An attempt by an environmental campaigner to overturn planning permission granted for substantial structural improvements to a watercress farm has failed after the High Court rejected arguments that planners misunderstood and misapplied their powers, creating an opportunity for intensification of commercial activities on the site.

The local authority had granted consent for major changes to the lay-out of the farm as well as for new intake and despatch bays and for the demolition and replacement of an existing workshop. Objections to the proposals were made on environmental grounds, including concerns that the development would lead to pollution of local rivers and increased van and lorry traffic on local roads.
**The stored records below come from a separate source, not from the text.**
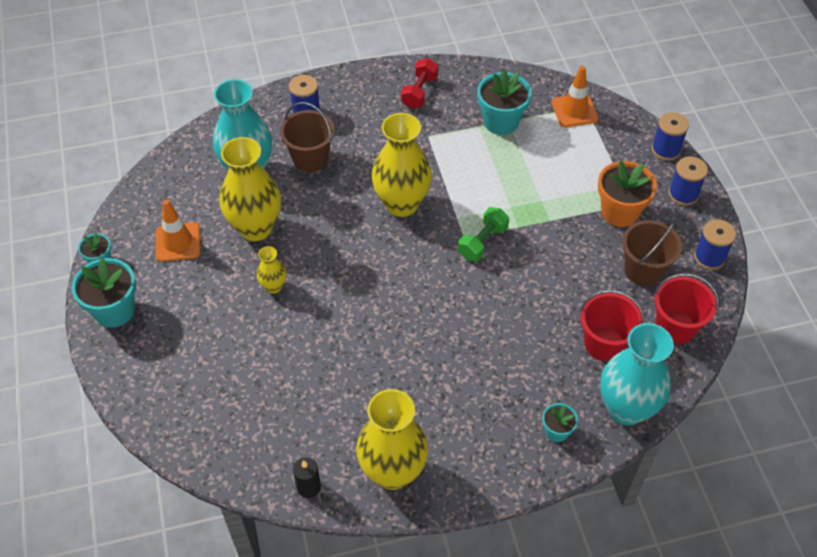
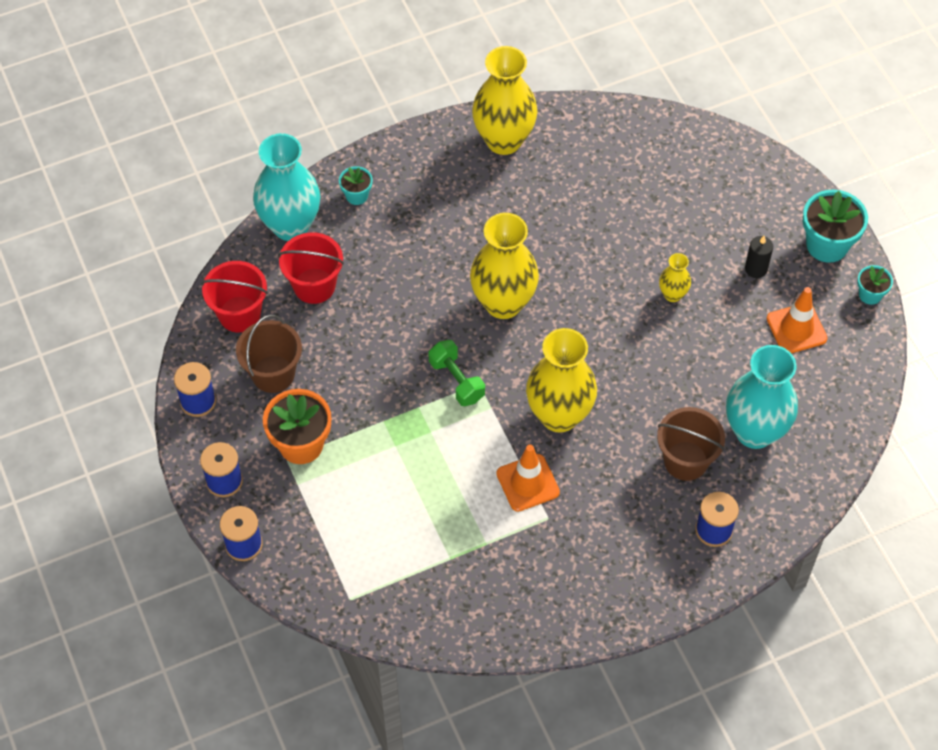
camera: 170 degrees right, 5 degrees up
yellow vase [219,137,281,241] -> yellow vase moved to [470,213,539,319]
black candle [293,457,321,498] -> black candle moved to [745,236,773,278]
red dumbbell [401,58,439,109] -> none
green dumbbell [458,207,509,262] -> green dumbbell turned 60 degrees counterclockwise [428,340,485,406]
turquoise flower pot [477,70,532,135] -> none
orange traffic cone [551,66,599,127] -> orange traffic cone moved to [496,445,560,512]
In dismissing a campaigner’s judicial review challenge to the plans, the High Court rejected arguments that a condition attached to the consent was insufficient to prevent intensification of potentially harmful activities on the site. The claimant’s plea that a planning officer had given misleading legal advice to councillors with the result that they misunderstood their role was also rejected. The court emphasised that the officer’s report was ‘not to be construed as if it were a statute.’

The campaigner had argued that the council failed to consider all the potential effects of the development, including indirect and cumulative impacts, as required by the Town and Country Planning (EIA) Regulations 1999. However, the court concluded that the council had been entitled to rely on an environment statement produced by the developer as well as its repeated assertions that the development would not lead to any increase in production or in any adverse environmental effects.

The developer had conceded that the change of the site’s use to a mixed agricultural and industrial use, with the industrial element predominant, would have required a full environmental impact assessment. However, the court ruled that, as that change of use had taken place no later than the year 2000, it was immune from enforcement action by operation of section 171B of the Town and Country Planning Act 1990.